START Data

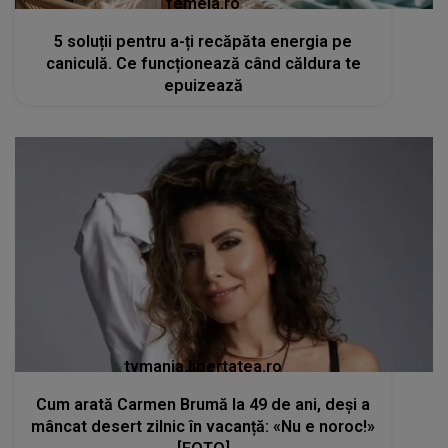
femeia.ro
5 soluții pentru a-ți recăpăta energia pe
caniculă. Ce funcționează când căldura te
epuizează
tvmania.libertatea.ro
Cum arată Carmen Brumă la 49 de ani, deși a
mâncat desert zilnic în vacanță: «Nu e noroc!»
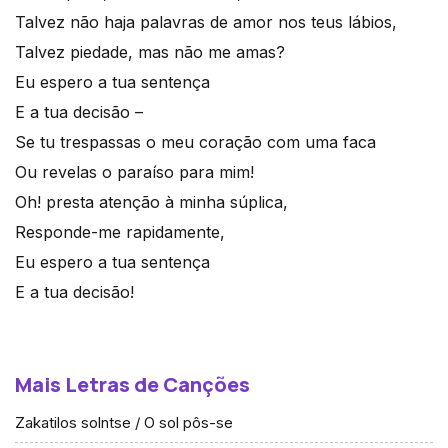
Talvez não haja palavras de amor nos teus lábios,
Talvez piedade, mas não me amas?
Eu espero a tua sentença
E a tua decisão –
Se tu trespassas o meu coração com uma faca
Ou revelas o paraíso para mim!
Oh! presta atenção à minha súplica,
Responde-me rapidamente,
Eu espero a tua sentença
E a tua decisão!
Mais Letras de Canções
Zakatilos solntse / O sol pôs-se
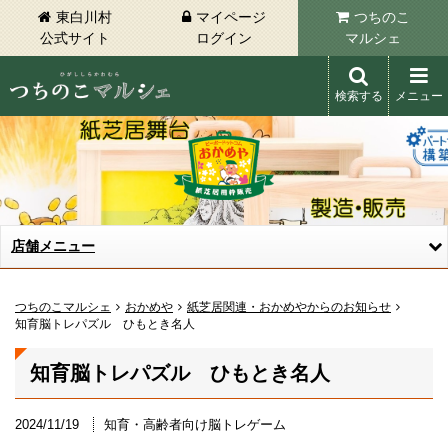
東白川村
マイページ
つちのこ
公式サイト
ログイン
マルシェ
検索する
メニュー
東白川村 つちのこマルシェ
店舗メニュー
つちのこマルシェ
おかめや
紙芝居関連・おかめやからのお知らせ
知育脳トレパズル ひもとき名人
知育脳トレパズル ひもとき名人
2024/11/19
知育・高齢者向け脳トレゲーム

END Data
START Data

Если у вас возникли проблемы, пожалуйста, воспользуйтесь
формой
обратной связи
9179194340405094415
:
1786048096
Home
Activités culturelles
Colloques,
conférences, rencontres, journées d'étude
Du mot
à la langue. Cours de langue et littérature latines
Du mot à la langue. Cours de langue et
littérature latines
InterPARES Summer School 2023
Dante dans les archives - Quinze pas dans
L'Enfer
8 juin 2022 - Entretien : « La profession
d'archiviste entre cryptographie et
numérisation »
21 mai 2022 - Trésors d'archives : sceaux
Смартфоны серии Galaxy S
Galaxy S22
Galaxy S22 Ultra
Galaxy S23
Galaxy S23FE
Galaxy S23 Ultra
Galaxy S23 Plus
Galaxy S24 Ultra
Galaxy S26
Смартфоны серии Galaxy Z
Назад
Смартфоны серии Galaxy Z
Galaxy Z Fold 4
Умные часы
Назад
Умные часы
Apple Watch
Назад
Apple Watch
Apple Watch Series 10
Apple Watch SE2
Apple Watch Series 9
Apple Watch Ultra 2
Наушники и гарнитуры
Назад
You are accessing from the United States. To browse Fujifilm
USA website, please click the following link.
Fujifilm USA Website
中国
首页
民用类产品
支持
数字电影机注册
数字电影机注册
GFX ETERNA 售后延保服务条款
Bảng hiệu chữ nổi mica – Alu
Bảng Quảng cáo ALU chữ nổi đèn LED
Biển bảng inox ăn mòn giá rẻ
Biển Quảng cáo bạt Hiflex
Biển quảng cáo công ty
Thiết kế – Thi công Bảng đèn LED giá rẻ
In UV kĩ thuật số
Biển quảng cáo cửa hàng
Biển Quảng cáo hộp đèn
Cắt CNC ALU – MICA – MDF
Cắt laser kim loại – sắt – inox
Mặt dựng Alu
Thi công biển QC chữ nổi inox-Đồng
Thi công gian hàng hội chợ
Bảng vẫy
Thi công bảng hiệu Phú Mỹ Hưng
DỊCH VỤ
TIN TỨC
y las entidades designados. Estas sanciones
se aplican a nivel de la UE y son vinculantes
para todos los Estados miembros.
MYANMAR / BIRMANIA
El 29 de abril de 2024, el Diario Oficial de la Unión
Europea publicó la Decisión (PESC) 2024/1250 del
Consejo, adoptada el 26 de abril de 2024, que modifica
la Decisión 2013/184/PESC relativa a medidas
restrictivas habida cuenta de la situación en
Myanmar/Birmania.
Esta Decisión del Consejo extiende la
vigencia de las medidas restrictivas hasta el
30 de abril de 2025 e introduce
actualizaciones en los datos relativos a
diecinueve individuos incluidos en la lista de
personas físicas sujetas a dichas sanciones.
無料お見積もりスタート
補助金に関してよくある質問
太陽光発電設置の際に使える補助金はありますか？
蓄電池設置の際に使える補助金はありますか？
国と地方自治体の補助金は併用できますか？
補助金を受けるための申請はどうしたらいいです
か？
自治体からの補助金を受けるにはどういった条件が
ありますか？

END Data

** Task objective **
Scan the listing and report each line where the word "langue" shows up.

** Solution to this problem **
à la langue. Cours de langue et littérature latines
Du mot à la langue. Cours de langue et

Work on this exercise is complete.